Setting poker goals seems like an easy matter that can be measured by how much money you earn. But given that poker involves both luck and skill, you can’t just base your entire poker self-worth off dollars won and lost.
Instead, you should measure your poker success in other ways and the money will eventually come. That said, here are 5 different ways to set your poker goals.
1. Play the Perfect Session
One great way to begin your goals is by playing the perfect session. This doesn’t mean the session where you win the most money, but rather one where your mind is clear, you’re rested, and there are no distractions.

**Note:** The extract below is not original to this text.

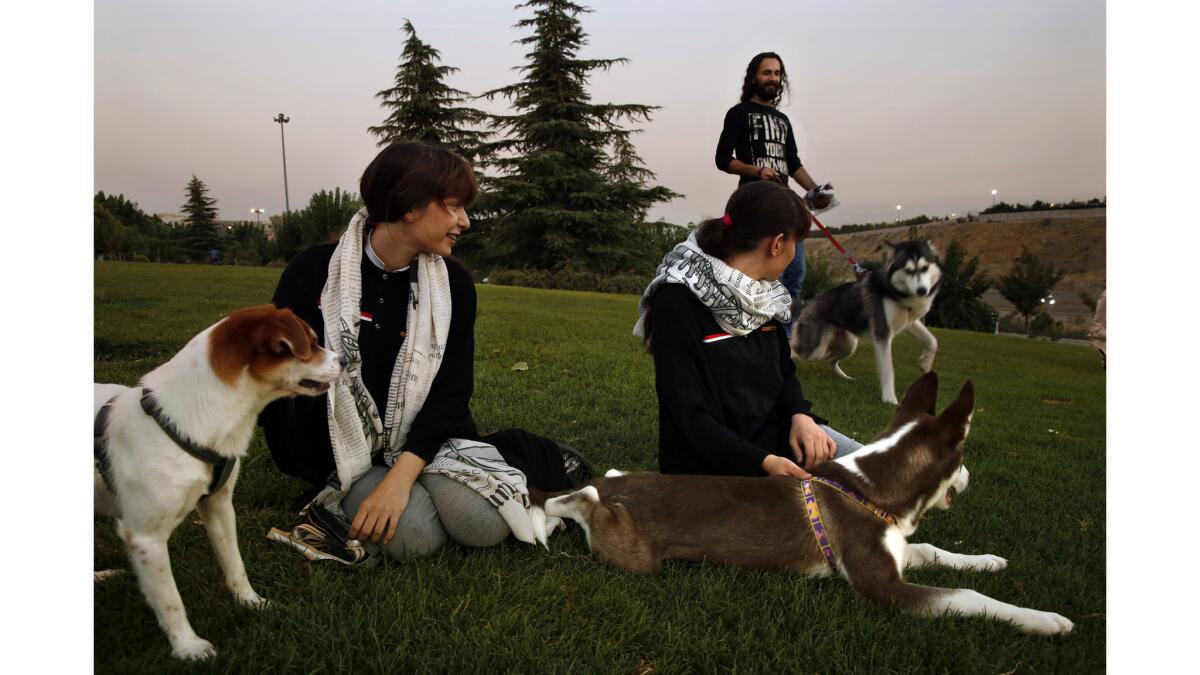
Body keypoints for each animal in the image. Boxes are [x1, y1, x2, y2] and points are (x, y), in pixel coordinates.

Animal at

When you can play in these conditions, you’re likely to play your best poker.
2. Aim for a Certain Number of Hands
Forcing yourself to mindlessly play hands is the opposite of the first goal we discussed. But if you want to become a better player, you need to increase your volume beyond 100-200 hands per day. Setting hand goals for a session, week, or month is a good way to keep yourself on track and playing poker. If you’ve only played 1,000 hands in a week, aim to gradually increase this number and get better.

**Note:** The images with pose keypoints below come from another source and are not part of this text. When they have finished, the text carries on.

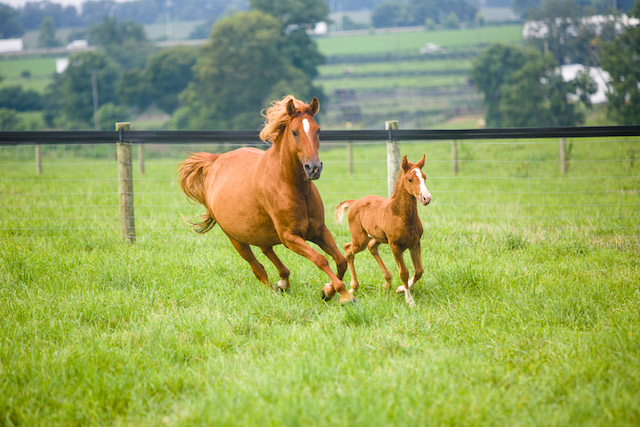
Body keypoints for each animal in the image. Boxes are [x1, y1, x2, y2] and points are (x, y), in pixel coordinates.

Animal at [179, 97, 356, 304]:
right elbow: (320, 259)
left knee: (269, 253)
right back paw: (274, 291)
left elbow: (341, 260)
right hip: (236, 239)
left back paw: (283, 283)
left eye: (318, 130)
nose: (313, 168)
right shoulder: (290, 237)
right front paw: (344, 295)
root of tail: (215, 162)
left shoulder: (318, 230)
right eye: (294, 132)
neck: (291, 185)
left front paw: (327, 291)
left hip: (259, 230)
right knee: (258, 268)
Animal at [336, 155, 430, 306]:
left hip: (376, 237)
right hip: (360, 239)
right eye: (410, 179)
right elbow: (404, 272)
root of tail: (355, 202)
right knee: (348, 250)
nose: (426, 198)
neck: (401, 216)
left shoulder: (415, 243)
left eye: (424, 177)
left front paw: (400, 289)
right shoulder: (395, 246)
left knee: (370, 247)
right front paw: (409, 300)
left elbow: (419, 271)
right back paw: (353, 287)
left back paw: (387, 282)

3. Dedicate 25% of Your Poker Time to Strategy
We all know that poker strategy is important to improving as a player. But exactly how much time should you dedicate towards strategy? A good mix is 75% playing and 25% studying, or about 1 hour of studying for every 3 hours you play. If you have 16 hours to dedicate towards poker, four of these hours would go towards studying.
4. Set Short-Term and Long-Term Goals
As with any pursuit, you should set goals for both short and long-term progress. Your long-term goals may be to play 35 hours a week, study 12 hours a week, become a pro, and make a good living with poker. But how are you going to get there? Short-term goals are important for bridging the gap and keeping you focused while grinding towards distant goals.
5. Beat the Stakes You’re at Before Moving Up
This doesn’t necessarily mean that you need to win huge profits before you move up. But once you’re on your A-game consistently, have good reads on opponents, and make the right moves yourself, then you can be pretty confident about moving up.